The introduction of ChatGPT has garnered widespread attention in both academic and industrial communities. ChatGPT is able to respond effectively to a wide range of human questions, providing fluent and comprehensive answers that significantly surpass previous public chatbots in terms of security and usefulness. On one hand, people are curious about how ChatGPT is able to achieve such strength and how far it is from human experts. On the other hand, people are starting to worry about the potential negative impacts that large language models (LLMs) like ChatGPT could have on society, such as fake news, plagiarism, and social security issues. In this work, we collected tens of thousands of comparison responses from both human experts and ChatGPT, with questions ranging from open-domain, financial, medical, legal, and psychological areas. We call the collected dataset the Human ChatGPT Comparison Corpus (HC3). Based on the HC3 dataset, we study the characteristics of ChatGPT's responses, the differences and gaps from human experts, and future directions for LLMs.
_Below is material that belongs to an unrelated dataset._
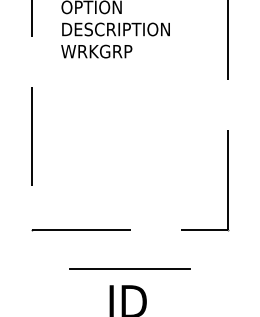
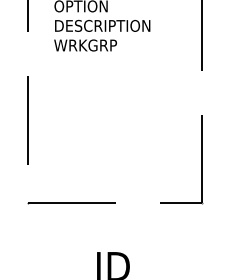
line: (129, 268) -> (114, 237), removed

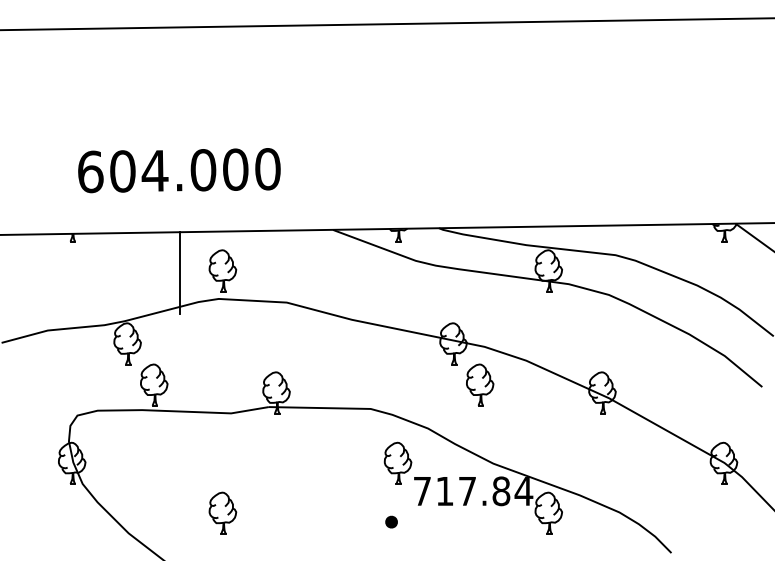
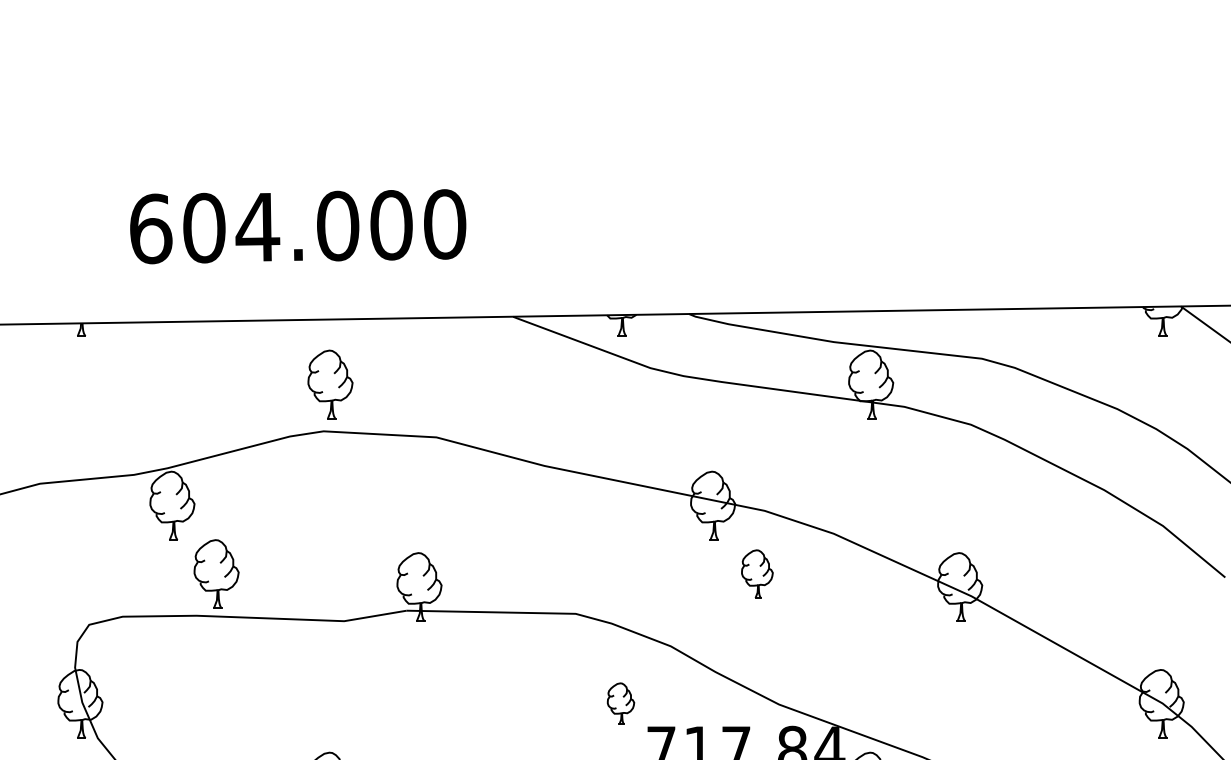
text: (179, 170) -> (298, 226), moved
line: (179, 273) -> (258, 389), removed
part: (480, 384) -> (757, 573), size x0.7
part: (397, 462) -> (620, 702), size x0.6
We conducted comprehensive human evaluations and linguistic analyses of ChatGPT-generated content compared with that of humans, where many interesting results are revealed. After that, we conduct extensive experiments on how to effectively detect whether a certain text is generated by ChatGPT or humans. We build three different detection systems, explore several key factors that influence their effectiveness, and evaluate them in different scenarios. The dataset, code, and models are all publicly available.

 

DetectGPT: Zero-Shot Machine-Generated Text Detection using Probability Curvature | arXiv


The fluency and factual knowledge of large language models (LLMs) heightens the need for corresponding systems to detect whether a piece of text is machine-written. For example, students may use LLMs to complete written assignments, leaving instructors unable to accurately assess student learning. In this paper, we first demonstrate that text sampled from an LLM tends to occupy negative curvature regions of the model's log probability function. Leveraging this observation, we then define a new curvature-based criterion for judging if a passage is generated from a given LLM. This approach, which we call DetectGPT, does not require training a separate classifier, collecting a dataset of real or generated passages, or explicitly watermarking generated text. It uses only log probabilities computed by the model of interest and random perturbations of the passage from another generic pre-trained language model (e.g, T5). We find DetectGPT is more discriminative than existing zero-shot methods for model sample detection, notably improving detection of fake news articles generated by 20B parameter GPT-NeoX from 0.81 AUROC for the strongest zero-shot baseline to 0.95 AUROC for DetectGPT. Code, data, and other project information are available.